Each station only tells the next station when it's done by shouting through to them directly. Chain enough stations together and the shouted instructions become an unreadable nested mess.

🧠 What It Means In Swift

Sequential async GCD operations are typically chained via nested completion-handler closures — each step's callback kicks off the next step. This nesting grows with each additional step, producing the classic "pyramid of doom."

📊 ASCII Diagram

fetchData {
  parse {
    save {
      updateUI {
      }
    }
  }
}

💻 Tiny Swift Example

fetchData { data in
    parse(data) { parsed in
        save(parsed) { success in
            DispatchQueue.main.async {
                updateUI(success)
            }
        }
    }
}

🔄 vs.

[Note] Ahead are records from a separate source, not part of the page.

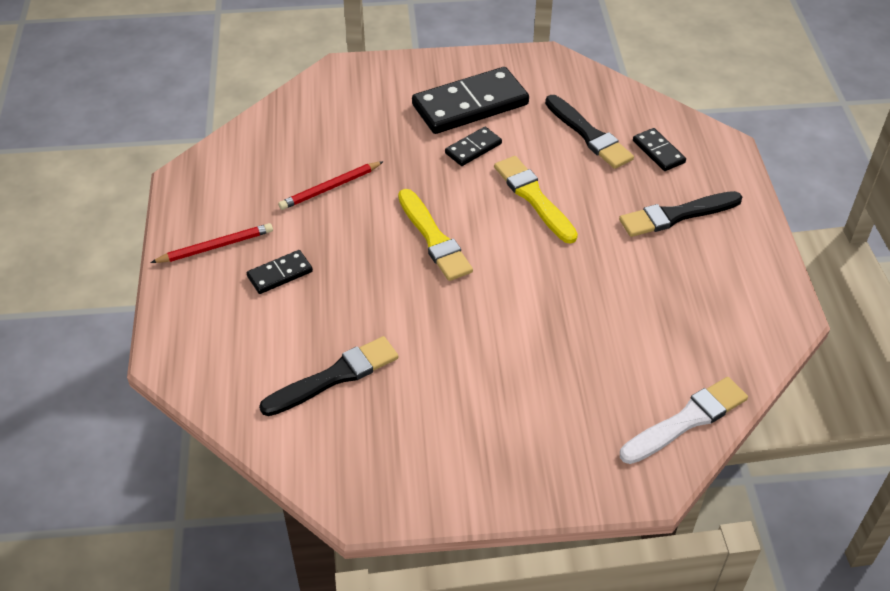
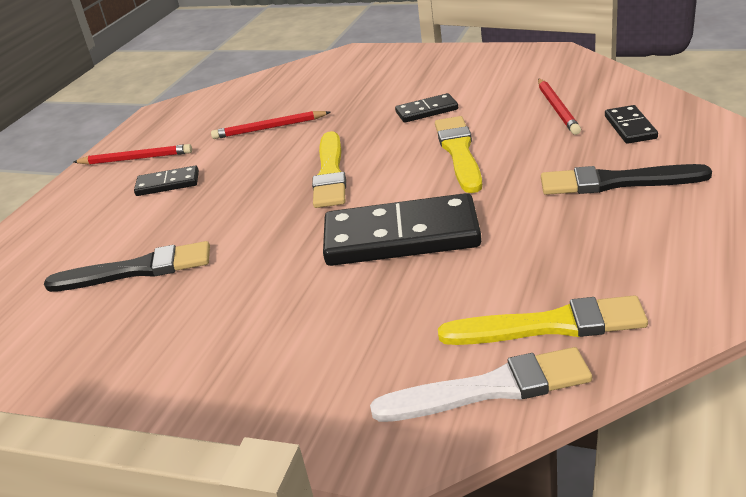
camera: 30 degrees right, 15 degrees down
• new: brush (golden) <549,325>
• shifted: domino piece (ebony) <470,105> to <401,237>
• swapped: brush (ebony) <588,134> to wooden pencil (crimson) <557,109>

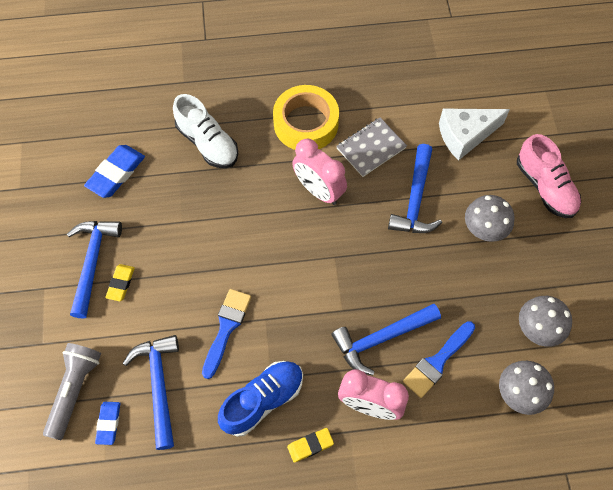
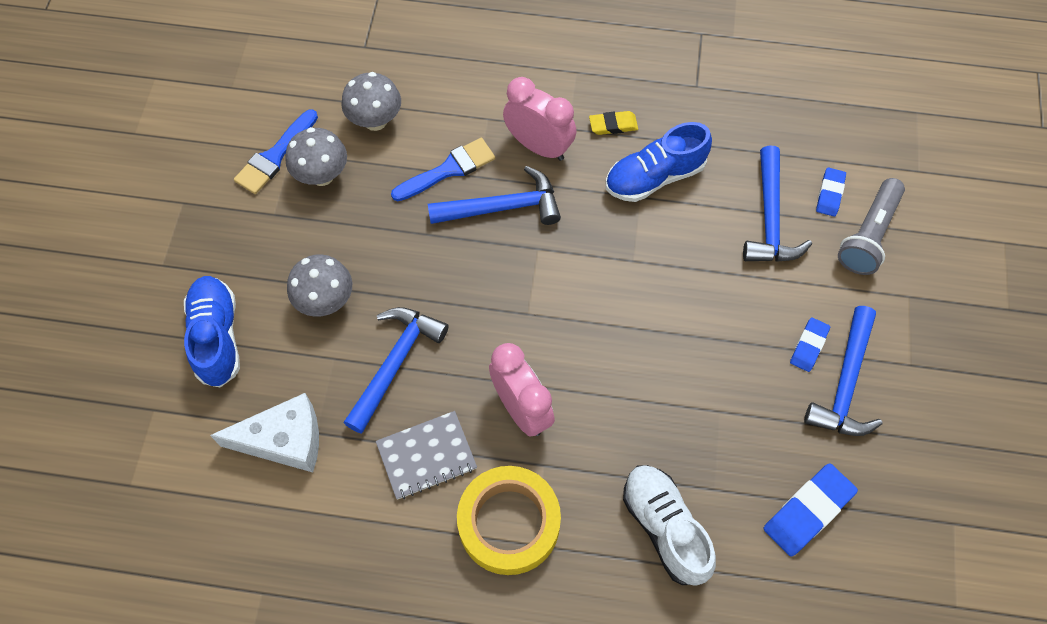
camera: 165 degrees left, 0 degrees up
• shifted: brush (blue) <226,328> to <275,156>
• repainted: pencil eraser (golden) <121,283> to pencil eraser (blue) <809,346>
• repainted: lace-up shoe (rosy) <545,187> to lace-up shoe (blue) <217,337>

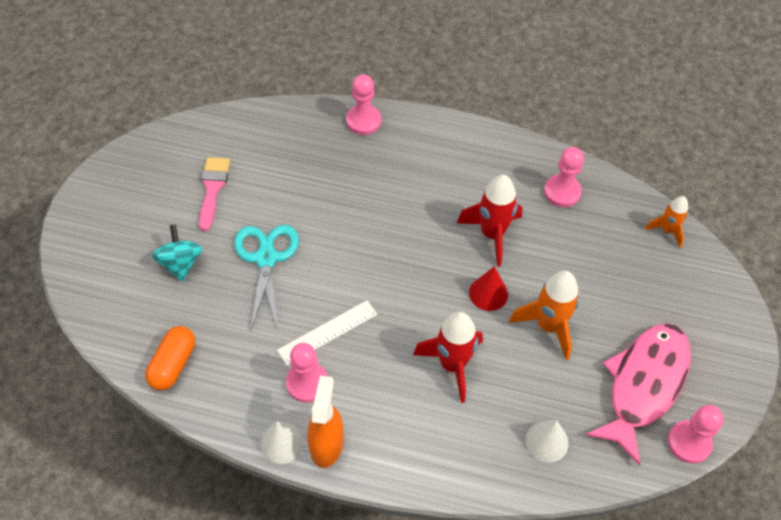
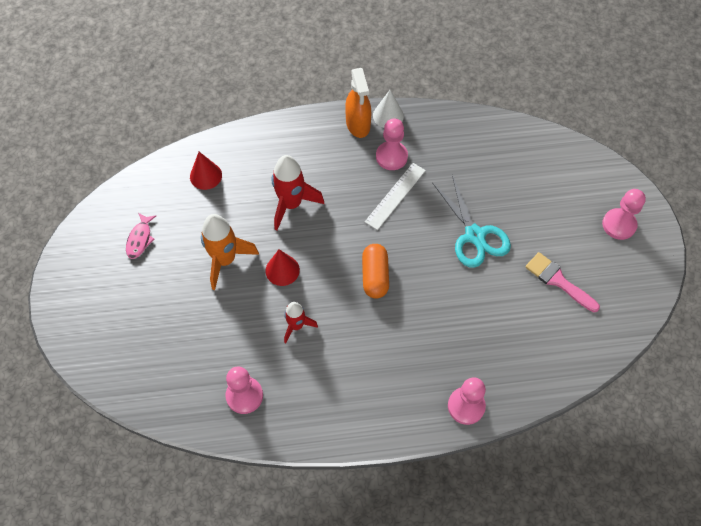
camera: 160 degrees right, 5 degrees up
• gone: whirligig (teal) <181,263>
• gone: toy rocket (orange) <667,230>
• shifted: capsule (orange) <173,364> to <375,276>
• shifted: chess pawn (rosy) <689,442> to <619,225>
• repainted: cone (white) <547,441> to cone (crimson) <206,176>
• rotated: brush (rosy) <213,188> = <558,281> 150 degrees clockwise
• scaled: toy rocket (crimson) <492,234> = <296,326> x0.60
• scaled: toy fish (rosy) <643,385> = <140,239> x0.41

Swift Concurrency

Sequential await calls read top-to-bottom like synchronous code, flattening the pyramid entirely:

let data = await fetchData()
let parsed = await parse(data)
let success = await save(parsed)
await updateUI(success)

🧸 Memory Sentence

Callback chains are instructions shouted station to station — await just reads the recipe top to bottom.

⚠️ Analogy Limit

Real stations shouting to each other don't get exponentially harder to follow the way deeply nested closures do on screen — the code readability cost is a purely technical problem, not a kitchen one.

✅ Check Your Understanding

What specifically makes the nested-closure version harder to read than the await version?